National Endowment for the Humanities Announces New CARES Act Grants

The Greenwood Community Development Corporation in Tulsa, Okla., the National World War II Museum in New Orleans and a Mashantucket Pequot Tribal Nation Connecticut history project are among the 317 beneficiaries of additional CARES Act grants from the National Endowment for the Humanities that were announced on Monday.

The grants, which total $40.3 million, will support projects in all 50 states and Washington at museums, archives, universities, historic sites and other cultural organizations affected by the pandemic. They will allow more than 300 institutions to retain staff and shift programming online, and will support tours at the site of the Tulsa Race Massacre and digital programming at the World War II Museum.

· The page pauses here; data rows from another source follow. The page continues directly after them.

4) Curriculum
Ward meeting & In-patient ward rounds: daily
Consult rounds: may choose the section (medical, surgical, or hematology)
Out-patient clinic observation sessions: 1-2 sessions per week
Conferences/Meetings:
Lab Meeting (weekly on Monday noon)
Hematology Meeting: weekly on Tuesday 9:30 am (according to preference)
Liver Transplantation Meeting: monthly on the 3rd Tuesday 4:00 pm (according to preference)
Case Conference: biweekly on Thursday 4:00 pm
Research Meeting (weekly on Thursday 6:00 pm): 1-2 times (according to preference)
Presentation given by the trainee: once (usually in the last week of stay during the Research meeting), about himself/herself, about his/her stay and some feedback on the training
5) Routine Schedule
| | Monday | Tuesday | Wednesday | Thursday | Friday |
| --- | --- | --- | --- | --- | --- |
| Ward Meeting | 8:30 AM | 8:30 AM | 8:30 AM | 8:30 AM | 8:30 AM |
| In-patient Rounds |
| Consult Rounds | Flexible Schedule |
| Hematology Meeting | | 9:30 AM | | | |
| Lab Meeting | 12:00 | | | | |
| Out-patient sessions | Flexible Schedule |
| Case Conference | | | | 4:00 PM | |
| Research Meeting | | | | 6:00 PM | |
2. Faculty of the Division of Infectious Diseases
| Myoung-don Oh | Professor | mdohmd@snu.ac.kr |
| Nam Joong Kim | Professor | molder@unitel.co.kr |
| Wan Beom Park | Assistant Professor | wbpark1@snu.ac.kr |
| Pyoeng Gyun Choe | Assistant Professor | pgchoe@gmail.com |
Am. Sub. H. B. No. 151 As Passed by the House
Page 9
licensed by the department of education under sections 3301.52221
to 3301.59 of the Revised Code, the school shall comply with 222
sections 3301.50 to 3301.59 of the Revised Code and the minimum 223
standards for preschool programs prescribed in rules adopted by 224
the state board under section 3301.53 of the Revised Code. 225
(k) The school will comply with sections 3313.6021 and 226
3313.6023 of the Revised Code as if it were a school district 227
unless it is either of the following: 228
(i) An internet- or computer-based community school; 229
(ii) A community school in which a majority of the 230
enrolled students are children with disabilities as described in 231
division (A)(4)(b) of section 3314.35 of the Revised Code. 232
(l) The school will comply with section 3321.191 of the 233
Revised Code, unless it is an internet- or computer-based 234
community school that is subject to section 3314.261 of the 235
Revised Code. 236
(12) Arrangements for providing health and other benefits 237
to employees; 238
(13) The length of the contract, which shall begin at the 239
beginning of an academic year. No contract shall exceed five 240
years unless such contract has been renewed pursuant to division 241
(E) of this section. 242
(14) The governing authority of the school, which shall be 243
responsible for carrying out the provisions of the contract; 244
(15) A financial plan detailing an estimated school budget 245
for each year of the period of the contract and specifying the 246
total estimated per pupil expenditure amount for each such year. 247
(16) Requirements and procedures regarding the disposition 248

“We have witnessed tremendous financial distress at cultural organizations across the country, which have been compelled to furlough staff, cancel programs and reduce operations to make up for revenue shortfalls caused by the pandemic,” Jon Parrish Peede, the endowment’s chairman, said in a statement, calling the organizations “vital to our nation’s cultural life and economy.”

In March, the N.E.H. received $75 million in funds through the $2.2 trillion CARES Act (Coronavirus Aid, Relief and Economic Security Act) stimulus package. The endowment has already distributed $30 million to 56 state and jurisdictional humanities councils.

In New York, 52 of the city’s cultural organizations will receive $6.8 million in relief grants. Funding will go toward expanding walking tours at the Tenement Museum on the Lower East Side when it reopens; documenting the experiences of New Yorkers during the coronavirus crisis at the Museum of the City of New York; and digitizing archival materials at the Alvin Ailey Dance Foundation.

Elsewhere, the National World War I Museum and Memorial in Kansas City, Mo., will use the grant support to digitize and transcribe 10,000 pages of World War I letters, journals and diaries. Grants will also sustain the publication of academic books by the Ohio State University Press and Gallaudet University Press in Washington, D.C.

Several recipients will use the funds to shift in-person programs online, including the American Writers Museum in Chicago, the Atlanta History Center and the Reginald F. Lewis Museum of Maryland African American History & Culture. Grants will also allow for the expansion of Lakota language e-learning resources for teachers and schools in North Dakota and South Dakota.